HipHopDX was in the building Monday, September 19 when The Game premiered his upcoming 1992 album at Lavo Nightclub in New York City. The private event featured members of the media and music industry including several notable DJs including DJ Envy. After a couple of hours of finger food and open bar, the festivities got underway as snippets of all 13-tracks from the album were played.
Since the listening, his very visible friction with Meek Mill and his Dreamchasers camp, Sean Kingston (and more of the less, Beanie Sigel) has taken center stage but come October 14, the Los Angeles rap star will be screaming 1992 above everything else.
Here are some examples, including but not limited to those samples, of why Chuck Taylor wanted this album to rank high within his discography.
The Game is often overlooked in the annals of Hip Hop greatness but it can be tough to deny his contributions when evaluating his discography. Since debuting with what many view as his magnum opus, The Documentary, he has been a mark of consistency. In an industry that often sees artists who start off with a classic album have trouble reaching that mark again, Sir Taylor has seen favorable opinion on all of his seven previous releases. This is made even more impressive with a relatively dense output of 11 albums in seven years. It seems that he has reached a happy medium between the lackluster releases often seen by rappers who put out work biannually or more while avoiding being left out of the conversation like artists who release biennially. While Game has never dropped an Illmatic or Reasonable Doubt, he has also never released a Nastradamus or Magna Carta…Holy Grail. Listeners can be confident that he will not lay an egg with 1992, the question will be how strong the project can be. “What Your Life Like” appears on the album as a quintessential Game track.

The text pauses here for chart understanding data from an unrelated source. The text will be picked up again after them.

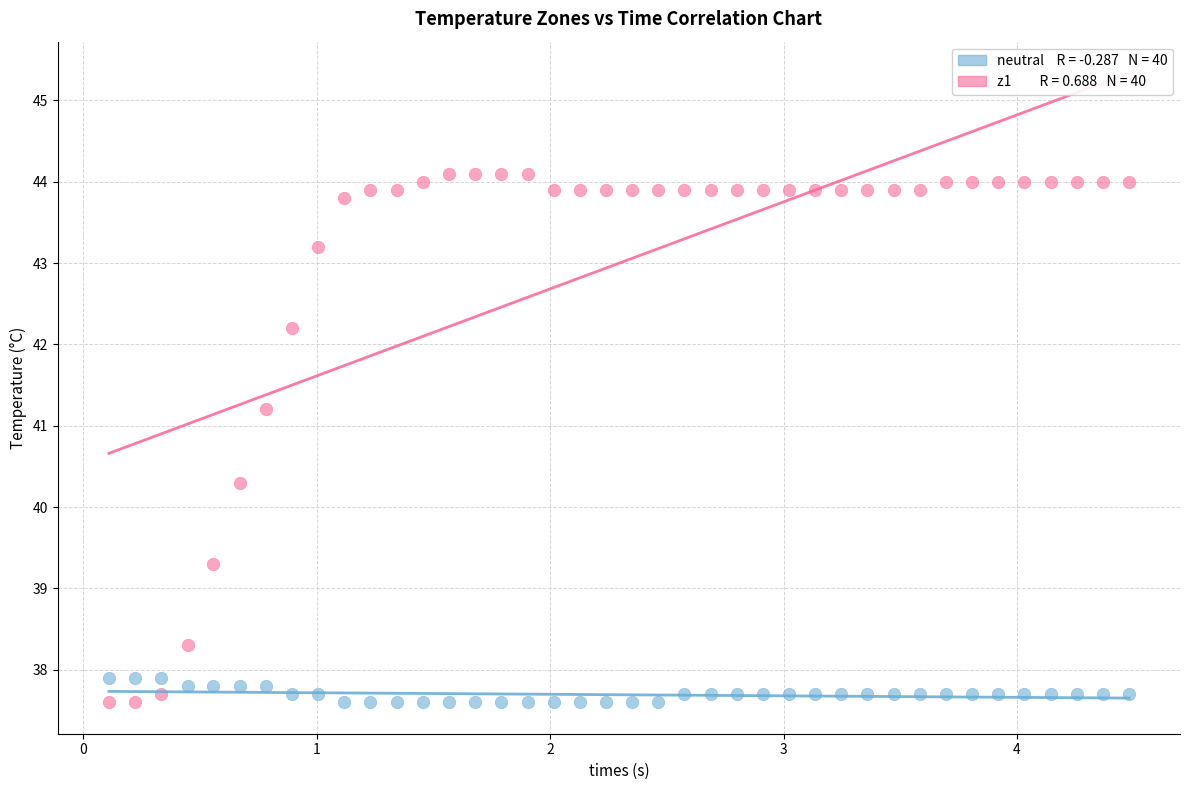

Across all series, what Y value is closest to 40?

40.3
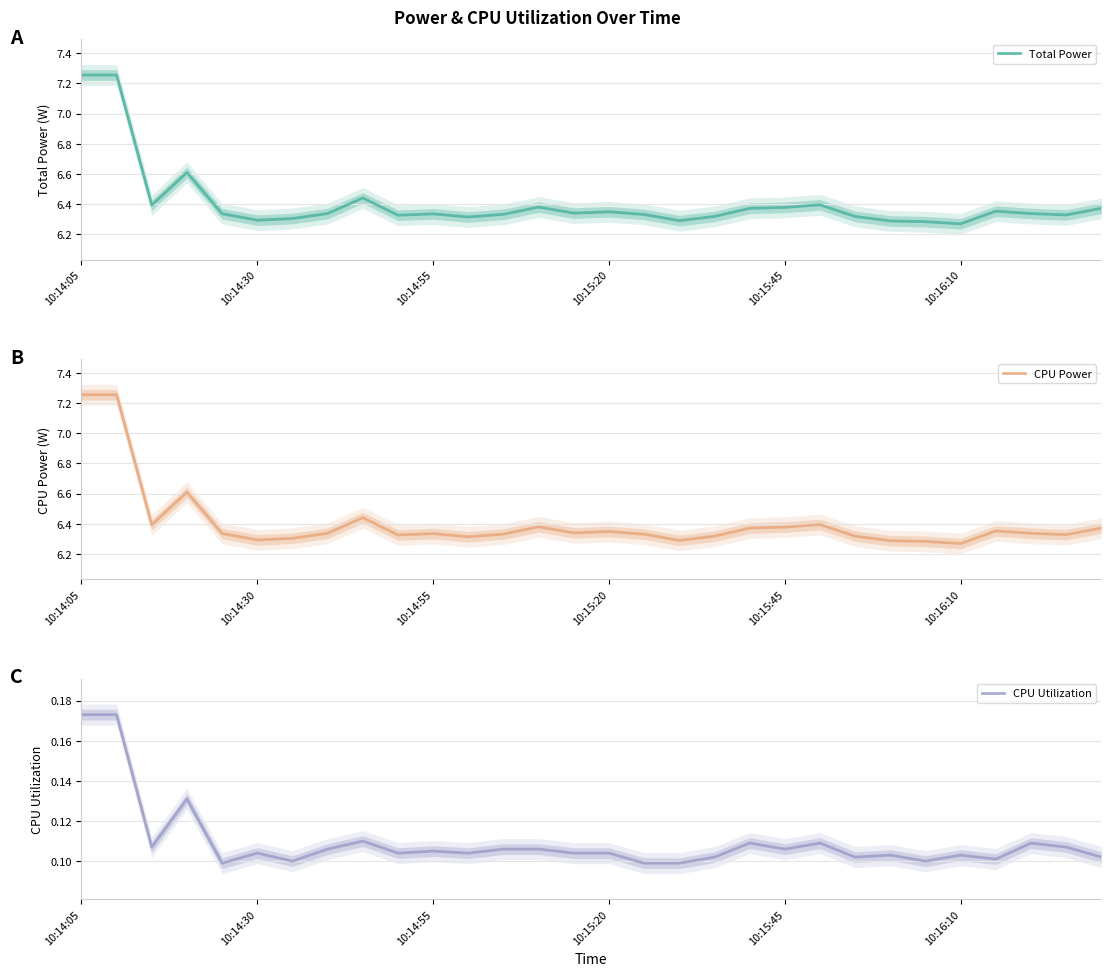

True or false: CPU Utilization and Total Power intersect in this chart.

False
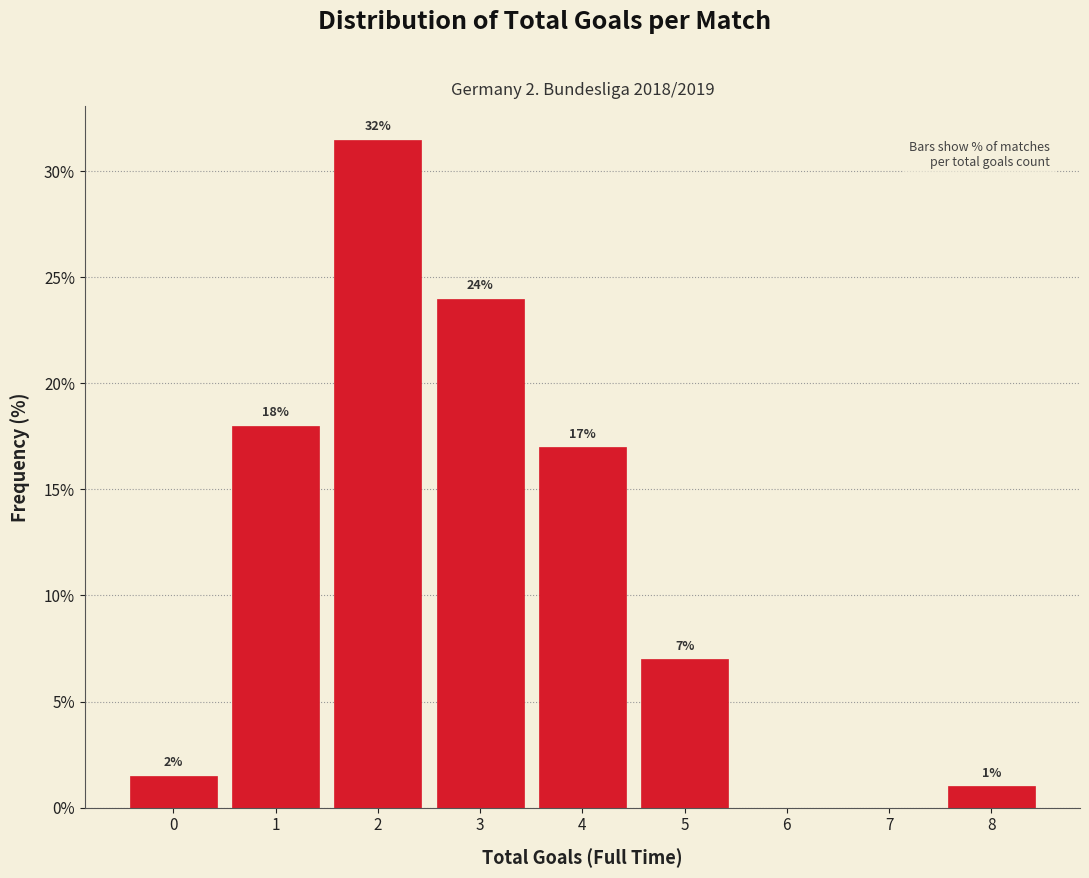

Which range on the x-axis has the tallest bar?

1.5 to 2.5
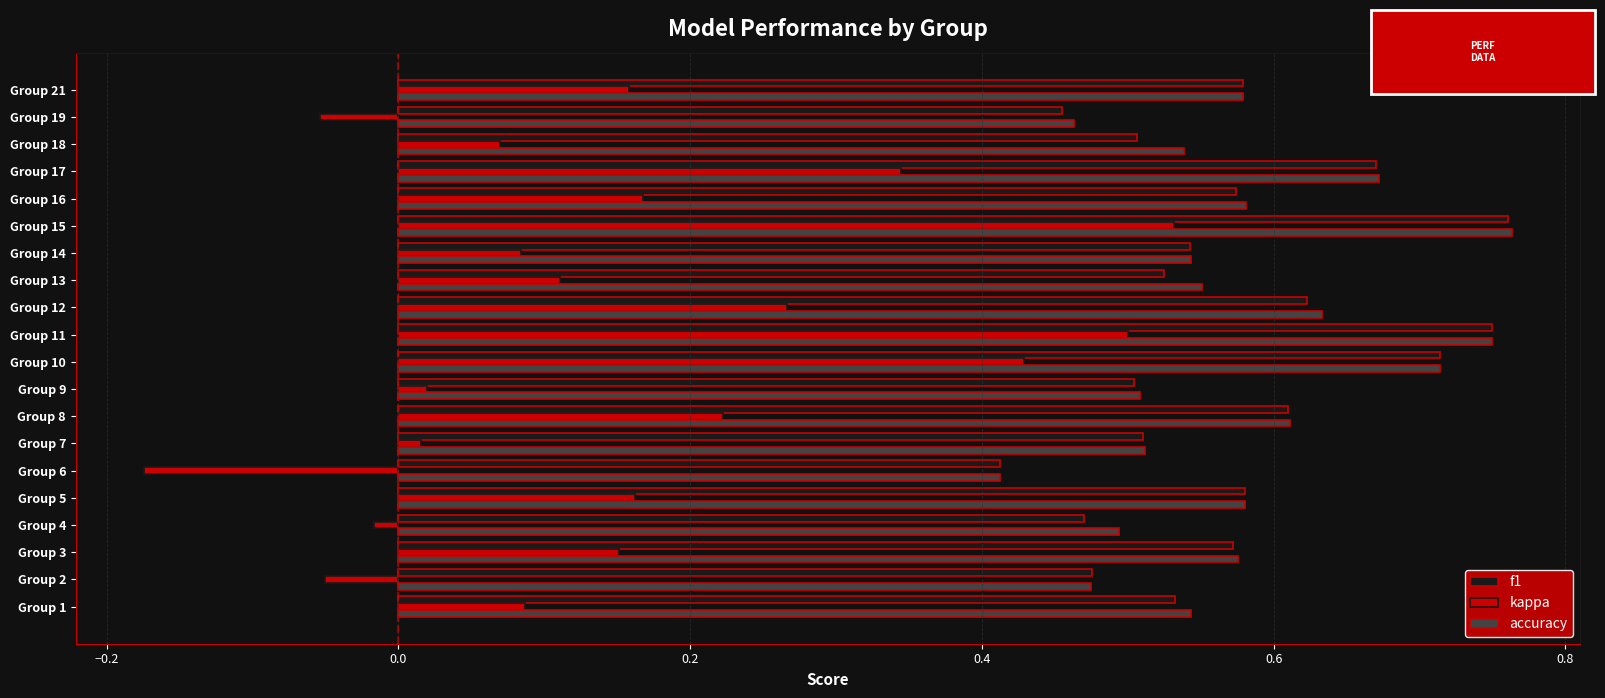

Which series has the largest range (max minus min)?

kappa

Prior to this release, The Game was mostly affiliated with West Coast style and subject matter in his music. Over the last 12 months, he has become very vocal about the issues between minority communities and the police as well as showing support for the messages of the Black Lives Matter movement. His foray into current political issues hit an apex with his organization of a peaceful protest along with fellow Californian Snoop Dogg earlier this year. (With whom he paid homage to by grabbing Joe Cool, the artist who created the Doggystyle artwork.) These themes are obviously on his mind and from the first listen it seems they have bled into the music opening the door for a whole host of new subject matter rarely if ever explored in his music. This newfound thematic depth is found on “Savage,” with the hook of, “The way we living is savage,” as well as “Lifestyle,” “True Colors,” and the double entendre of orange juice and Orenthal James on “Fuck OJ.”
What’s Beef? There may be differing opinions on the answer to that question depending on who you ask. One thing is certain, having an aggressive and belligerent agenda has produced some of the best bars in history. From the pinnacle of this phenomenon in the 90s with Tupac and Biggie, “No Vaseline” and the Queens-Bronx battle, to one of the hottest songs last year in “Back to Back,” hopes can be lifted when bad blood is involved.
Expanding His Sound
Based on the initial listen, The Game is following suit with many of rappers currently putting out the best product by going outside the box sonically. This is seen most distinctly on the track “Bompton” which combines a piano and heavy bass for a haunting soundscape waiting for some strong lyricism. This year’s best albums have pushed the envelope making those who stay in their comfort zone forgettable. From the gospel inspiration on Coloring Book to the inventive instrumentation on The Life of Pablo these days artists often think outside the box to make memorable releases.
The album rollout and debut party stayed on theme with 1992 hoping to connect with a sociological and musical time when Pac and B.I.G. were alive and well and a man from Arkansas named Clinton was headed into the White House. Going all in on that idea, tracks like “Grew Up On Wu-Tang” and “How Do You Want It?” sample some of the great music from those days borrowing from “C.R.E.A.M.” and Soul II Soul’s iconic “Back II Life.”
The State Of The Industry
Among the less scientific thoughts is simply that it is a good year for the artform. From the aforementioned Kanye and Chance releases to the underwhelming — but marketable — Views, it has been a nice run for the culture in a year where based on the news cycle it may be needed more than ever. With a top-notch catalog and all that inspiration around it would be smart to bet on The Game only strengthening this year’s roster.